Progress Pond

Jeb Should Compete in Iowa

At this point, Ed Kilgore has basically beaten his mantra into my head that we should take every comment from every political “insider” in Iowa and New Hampshire with a giant shaker of salt. All they seem to care about is protecting their prerogatives as first-in-the-nation caucuses and primaries, and they’ll basically advise every candidate to spend campaign cash in their states.

So, naturally, Iowa insiders will tell Jeb Bush that he absolutely needs to compete in their state and New Hampshire insiders will advise him to blow off Iowa and spend all his time and money in their state. When I read this article, I immediately thought about Ed and wasn’t at all surprised to see that he’d written about this phenomenon again.

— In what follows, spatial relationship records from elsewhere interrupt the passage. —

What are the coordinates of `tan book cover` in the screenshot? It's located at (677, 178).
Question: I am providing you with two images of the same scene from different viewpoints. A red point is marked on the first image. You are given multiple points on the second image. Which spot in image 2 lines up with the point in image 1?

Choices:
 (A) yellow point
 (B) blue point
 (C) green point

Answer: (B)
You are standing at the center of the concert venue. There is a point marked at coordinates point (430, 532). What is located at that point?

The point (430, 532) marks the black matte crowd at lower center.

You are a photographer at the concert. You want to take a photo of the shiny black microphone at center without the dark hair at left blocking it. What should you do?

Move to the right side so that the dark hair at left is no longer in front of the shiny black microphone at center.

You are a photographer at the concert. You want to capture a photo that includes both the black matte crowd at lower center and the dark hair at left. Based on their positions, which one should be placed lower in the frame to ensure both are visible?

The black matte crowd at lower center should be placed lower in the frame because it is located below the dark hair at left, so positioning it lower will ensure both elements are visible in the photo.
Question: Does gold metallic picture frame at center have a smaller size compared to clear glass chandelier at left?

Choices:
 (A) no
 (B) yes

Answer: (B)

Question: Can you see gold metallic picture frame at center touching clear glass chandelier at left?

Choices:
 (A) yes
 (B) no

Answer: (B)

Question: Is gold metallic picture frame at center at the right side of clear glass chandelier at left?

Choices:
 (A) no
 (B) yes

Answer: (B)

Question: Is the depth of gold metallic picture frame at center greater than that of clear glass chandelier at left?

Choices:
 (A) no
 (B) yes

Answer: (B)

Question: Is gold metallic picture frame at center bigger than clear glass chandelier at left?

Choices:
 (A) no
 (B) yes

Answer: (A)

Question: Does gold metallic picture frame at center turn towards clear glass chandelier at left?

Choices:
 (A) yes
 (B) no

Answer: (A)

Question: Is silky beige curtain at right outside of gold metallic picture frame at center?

That doesn’t mean that these insiders are incapable of coming up with decent arguments to makes their cases, though. For example, Iowa is a state that Jeb pretty clearly needs to win in a general election if he gets that far. It seems like an imperative that he not antagonize people there by rejecting their caucuses. And getting a head start on organizing the state is damn good idea.

On the other hand, getting crushed in Iowa can be detrimental to your effort to win New Hampshire. That’s what happened to Bill Bradley in 2000, when he watched a narrow but healthy polling lead in New Hampshire vanish as soon as he lost Iowa and wound up losing there by about 4,000 votes. That effectively killed his candidacy in its crib.

Another reason to compete in Iowa is that he’d like to avoid letting more than one rival get any momentum, particularly if that rival is going to be competing for the same kind of votes. For one Iowa insider, this threat comes from Sen. Marco Rubio of Florida.

“He cannot allow Rubio to come out of Iowa with a head of steam going into New Hampshire. The more Walker caters to the evangelical right, the wider berth that gives Rubio and Bush to work the establishment, economic conservative lane. If Bush doesn’t compete here, Rubio has a ton of room to roam.”

I’m pretty skeptical about Rubio’s chances in Iowa or really any place else, but if Rubio is going to try to be a Bush Republican, then this analysis might be solid.

The compete-or-not-compete in Iowa question is a conundrum that comes up in virtually every presidential nominating season, and there never seems to be a definitively good answer to it. A lot of people think Hillary spent way too much money there only to come in third place. But she did rebound and win New Hampshire despite expectations that she’d screwed the pooch. Plus, it was a gamble worth taking because if she had won in Iowa she might have prevented Obama from taking off and there’s a chance that she would have coasted to the presidency from there.

If I were advising Jeb, I’ll tell him to go all-in in Iowa for a simple reason. He will have enough money to spend. He can rehabilitate himself if he needs to just by vastly outspending his rivals. There’s too much obvious downside to skipping out on the first contest. The worst that can really happen is that he finishes at the back of the pack and gets beaten by some lunatics like Ben Carson and Rick Santorum, but no one will think his campaign is over as a result. And why hand Hillary Clinton a gift in Iowa? Her third place finish there in 2008 indicates that she’ll have to fight for those Electoral College votes.

So, yeah, regardless of what the insiders in New Hampshire say, Jeb would be wise to compete in Iowa even if the voters there are never going to support him in large numbers.